The HFE protein sequence has the Uniprot ID Q30201, NCBI ID 1890180 and PDB ID 1A6Z_A.
All Blast, Psiblast and hhblits output files that where analyses where first parse using the perl script parse_output.pl. For example:
perl /mnt/home/student/kalemanovm/master_practical/Assignment2_Alignments/scripts/task1/parse_output.pl --out_p /mnt/home/student/betza/task2/blast/res_blast.txt
Blast
A Blast search in big_80 was executed using the standard parameter settings:
blastall -p blastp -i /mnt/home/student/betza/data/hfe.fasta -d /mnt/project/pracstrucfunc13/data/big/big_80 -o /mnt/home/student/betza/task2/blast/res_blast.txt -v 10000 -b 10000
PSiblast
Example call for Psiblast with 10 iterations and evalue cutoff of 10E-10:
blastpgp -i /mnt/home/student/betza/data/hfe.fasta -d /mnt/project/pracstrucfunc13/data/big/big_80 -j 10 -h 10E-10 -v 10000 -b 10000 -o /mnt/home/student/betza /task2/psiblast/new/j1h1/j1hi.txt -Q /mnt/home/student/betza/task2/psiblast/new/j1h1/j1h1.pssm -C /mnt/home/student/betza/task2/psiblast/new/j1h1/j1h1.chk
The perl scrip devide_psiblast_out.pl was then used to divide the different psiblast iterations in order to be able to analyse the results of the last iteration alone.

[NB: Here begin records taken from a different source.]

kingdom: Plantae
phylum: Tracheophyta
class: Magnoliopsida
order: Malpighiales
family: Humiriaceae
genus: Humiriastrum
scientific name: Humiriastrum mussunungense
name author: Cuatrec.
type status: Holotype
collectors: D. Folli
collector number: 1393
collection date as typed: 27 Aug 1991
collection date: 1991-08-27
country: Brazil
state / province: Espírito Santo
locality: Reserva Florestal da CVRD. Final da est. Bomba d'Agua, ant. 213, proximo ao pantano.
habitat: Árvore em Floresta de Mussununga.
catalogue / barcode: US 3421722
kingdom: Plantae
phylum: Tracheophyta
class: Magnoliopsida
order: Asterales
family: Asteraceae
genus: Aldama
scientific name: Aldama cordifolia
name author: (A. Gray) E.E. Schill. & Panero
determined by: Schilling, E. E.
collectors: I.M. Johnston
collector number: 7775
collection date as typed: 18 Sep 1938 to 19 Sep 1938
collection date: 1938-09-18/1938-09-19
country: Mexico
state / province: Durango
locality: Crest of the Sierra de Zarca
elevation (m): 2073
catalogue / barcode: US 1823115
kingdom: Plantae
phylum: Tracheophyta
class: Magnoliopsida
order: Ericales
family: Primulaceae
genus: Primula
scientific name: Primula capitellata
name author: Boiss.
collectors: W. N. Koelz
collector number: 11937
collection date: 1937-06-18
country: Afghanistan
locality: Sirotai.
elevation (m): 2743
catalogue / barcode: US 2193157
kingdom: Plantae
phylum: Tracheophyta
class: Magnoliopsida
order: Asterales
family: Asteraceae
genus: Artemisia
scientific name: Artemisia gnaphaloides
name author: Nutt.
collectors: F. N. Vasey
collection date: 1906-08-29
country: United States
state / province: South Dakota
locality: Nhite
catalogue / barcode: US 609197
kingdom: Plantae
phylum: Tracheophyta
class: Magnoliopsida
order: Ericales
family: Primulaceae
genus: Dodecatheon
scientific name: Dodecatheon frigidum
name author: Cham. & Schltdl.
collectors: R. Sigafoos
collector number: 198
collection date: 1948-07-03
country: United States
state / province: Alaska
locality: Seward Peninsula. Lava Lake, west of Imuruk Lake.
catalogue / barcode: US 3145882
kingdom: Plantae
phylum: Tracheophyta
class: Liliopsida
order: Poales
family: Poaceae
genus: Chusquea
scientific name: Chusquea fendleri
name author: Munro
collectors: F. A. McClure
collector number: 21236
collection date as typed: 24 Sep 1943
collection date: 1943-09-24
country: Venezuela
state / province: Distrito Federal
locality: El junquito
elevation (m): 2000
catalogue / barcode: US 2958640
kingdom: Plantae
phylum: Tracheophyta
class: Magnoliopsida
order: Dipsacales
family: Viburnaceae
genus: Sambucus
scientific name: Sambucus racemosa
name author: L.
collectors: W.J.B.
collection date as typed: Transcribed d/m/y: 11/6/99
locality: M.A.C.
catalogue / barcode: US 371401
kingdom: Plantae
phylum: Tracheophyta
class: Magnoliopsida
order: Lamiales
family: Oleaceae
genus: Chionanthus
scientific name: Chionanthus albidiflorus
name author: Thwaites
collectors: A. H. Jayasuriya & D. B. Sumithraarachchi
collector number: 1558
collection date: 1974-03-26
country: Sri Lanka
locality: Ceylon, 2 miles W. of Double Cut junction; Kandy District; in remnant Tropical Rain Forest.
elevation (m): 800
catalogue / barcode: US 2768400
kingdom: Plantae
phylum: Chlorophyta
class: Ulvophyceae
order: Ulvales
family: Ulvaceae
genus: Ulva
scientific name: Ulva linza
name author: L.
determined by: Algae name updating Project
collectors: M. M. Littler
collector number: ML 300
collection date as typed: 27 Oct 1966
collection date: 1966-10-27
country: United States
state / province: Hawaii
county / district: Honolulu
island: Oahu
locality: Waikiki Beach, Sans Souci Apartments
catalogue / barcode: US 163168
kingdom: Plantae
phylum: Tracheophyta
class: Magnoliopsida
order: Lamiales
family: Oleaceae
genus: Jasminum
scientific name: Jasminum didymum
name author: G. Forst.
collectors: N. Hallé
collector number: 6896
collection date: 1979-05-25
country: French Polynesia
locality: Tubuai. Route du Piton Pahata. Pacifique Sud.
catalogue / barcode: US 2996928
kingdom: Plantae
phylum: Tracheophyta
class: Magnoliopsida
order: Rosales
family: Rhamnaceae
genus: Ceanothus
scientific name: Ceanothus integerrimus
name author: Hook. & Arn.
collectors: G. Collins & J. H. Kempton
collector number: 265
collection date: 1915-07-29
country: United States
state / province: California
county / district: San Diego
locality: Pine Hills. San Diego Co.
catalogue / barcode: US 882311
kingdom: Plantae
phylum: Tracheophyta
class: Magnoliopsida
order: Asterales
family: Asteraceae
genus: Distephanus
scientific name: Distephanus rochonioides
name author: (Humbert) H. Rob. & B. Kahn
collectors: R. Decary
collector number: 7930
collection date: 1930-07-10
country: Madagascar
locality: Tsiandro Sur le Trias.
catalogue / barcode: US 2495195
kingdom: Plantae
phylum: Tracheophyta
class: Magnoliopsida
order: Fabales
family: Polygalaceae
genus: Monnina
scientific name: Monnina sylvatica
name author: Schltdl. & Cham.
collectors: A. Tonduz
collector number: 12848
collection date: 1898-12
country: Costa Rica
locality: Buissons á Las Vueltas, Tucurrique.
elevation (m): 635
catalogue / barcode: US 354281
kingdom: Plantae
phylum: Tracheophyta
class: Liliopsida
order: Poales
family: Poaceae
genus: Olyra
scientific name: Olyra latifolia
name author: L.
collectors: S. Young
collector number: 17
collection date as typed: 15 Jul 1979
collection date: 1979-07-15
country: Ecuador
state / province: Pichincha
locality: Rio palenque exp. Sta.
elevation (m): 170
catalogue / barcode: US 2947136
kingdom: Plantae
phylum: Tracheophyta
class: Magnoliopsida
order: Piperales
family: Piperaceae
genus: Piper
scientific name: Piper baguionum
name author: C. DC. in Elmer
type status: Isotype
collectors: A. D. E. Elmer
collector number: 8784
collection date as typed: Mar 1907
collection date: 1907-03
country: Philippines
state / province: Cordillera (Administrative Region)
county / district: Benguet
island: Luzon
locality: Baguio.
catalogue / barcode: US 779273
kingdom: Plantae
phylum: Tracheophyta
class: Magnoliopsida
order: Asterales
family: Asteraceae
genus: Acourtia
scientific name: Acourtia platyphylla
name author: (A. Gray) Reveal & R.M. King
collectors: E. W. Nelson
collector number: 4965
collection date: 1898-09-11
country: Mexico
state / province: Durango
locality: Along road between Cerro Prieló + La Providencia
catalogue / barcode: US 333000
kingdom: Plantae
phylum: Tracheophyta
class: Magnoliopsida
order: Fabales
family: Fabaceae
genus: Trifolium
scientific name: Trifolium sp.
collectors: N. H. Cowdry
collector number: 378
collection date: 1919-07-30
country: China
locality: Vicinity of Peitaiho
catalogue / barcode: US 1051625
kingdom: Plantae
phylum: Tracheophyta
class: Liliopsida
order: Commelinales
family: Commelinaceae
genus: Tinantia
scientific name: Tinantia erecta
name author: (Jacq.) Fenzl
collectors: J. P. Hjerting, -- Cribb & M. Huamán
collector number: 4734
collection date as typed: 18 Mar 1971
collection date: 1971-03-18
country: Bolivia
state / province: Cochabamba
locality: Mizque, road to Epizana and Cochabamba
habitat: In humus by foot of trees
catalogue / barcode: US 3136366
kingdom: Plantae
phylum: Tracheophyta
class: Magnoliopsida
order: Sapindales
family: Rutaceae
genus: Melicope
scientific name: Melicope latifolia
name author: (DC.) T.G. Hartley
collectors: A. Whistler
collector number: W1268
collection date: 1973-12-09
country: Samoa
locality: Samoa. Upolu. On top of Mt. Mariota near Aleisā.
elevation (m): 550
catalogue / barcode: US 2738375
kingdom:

perl /mnt/home/student/kalemanovm/master_practical/Assignment2_Alignments/scripts/task1/devide_psiblast_out.pl /mnt/home/student/betza/task2/psiblast/new/j1h1/j1hi.txt
The /mnt/home/rost/kloppmann/data/blast_db/pdb_seqres database was searched reloading the checkfiles created earlier with the -R flag, example for 2 iterations and e-value cutoff 2E-3:
blastpgp -i /mnt/home/student/betza/data/hfe.fasta -d /mnt/home/rost/kloppmann/data/blast_db/pdb_seqres -j 1 -h 0.002 -v 10000 -b 10000 -m $OF -o /mnt/home/student/betza/task2/psiblast/pdb/new/j2h2/j2h2.$FE -Q /mnt/home/student/betza/task2/psiblast/pdb/new/j2h2/j2h2.pssm -R /mnt/home/student/betza/task2/psiblast/new/j2h2/j2h2.chk
HHblits
hhblits commandline call:
hhblits -i /mnt/home/student/betza/data/hfe.fasta -d /mnt/project/rost_db/data/hhblits/uniprot20_02Sep11 -o /mnt/home/student/betza/task2/hhblits/hfe.hhr -oa3m /mnt/home/student/betza/task2/hhblits/hfe.a3m -oalis /mnt/home/student/betza/task2/hhblits/hfe -ohhm /mnt/home/student/betza/task2/hfe.hhm -Z 10000 -B 10000
The output files were analysed using the script parse_output.pl:
perl /mnt/home/student/kalemanovm/master_practical/Assignment2_Alignments/scripts/task1/parse_output.pl --out_p /mnt/home/student/betza/task2/blast/res_blast.txt --query 1a6z_A --sot L30 --out_h /mnt/home/student/betza/task2/hhblits/
Evaluation
CATH
The python script compareCath.py was written to check the overlap of the query protein's CATH fold classes with those of the hits.
Example call:
python /mnt/home/student/betza/scripts/compareCath.py -i /mnt/home/student/betza/task2/blast/res_blast.txt_results -q 1a6zA > /mnt/home/student/betza/task2/blast /res_blast.txt/blast_cath
COPS
This analyses were also done using the script parse_output.pl:
perl /mnt/home/student/kalemanovm/master_practical/Assignment2_Alignments/scripts/task1/parse_output.pl --out_p /mnt/home/student/betza/task2/blast/res_blast.txt --query 1a6z_A --sot L30
Multiple Alignments
The sequences used were selected from the psiblast run with 2 iterations and an evalue cutoff of 10E-3.
ClustalW
- Version 2.1
ClustalW was exectued on the student computers with standard parameters using:
clustalw -INFILE=<fastaFile>
MAFFT
- Version 7
For MAFFT, the web server was used with the following parameters:
Parameter | Value |
---|---|
Alignment strategy | auto |
Scoring Matrix | Blosum62 |
Gap opening penalty | 1.53 |
Offset value | 0 |
Number of homologs for profile building | 50 |
Evalue threshold | 1e-10 |
T-Coffee and Expresso
- T-Coffe Version 8.99
- Expresso Version 9.03
For T-Coffe and Expresso, the T-Coffe web server was used with standard parameters. Expresso automatically finds the PDB structures of the sequences in the alignment and thus does not need additional input.
Jalview was used for visualisation of the MSAs and to load the secondary structure assignments from Uniprot.